**What the exercise asks:** Within the material, how many of the lines include the word "cookies"? State only that number.

**Exercise input:**
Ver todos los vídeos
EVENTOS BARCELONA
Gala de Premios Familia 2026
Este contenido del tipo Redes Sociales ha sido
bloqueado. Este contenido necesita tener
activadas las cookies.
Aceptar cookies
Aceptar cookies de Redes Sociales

**Answer box:** 3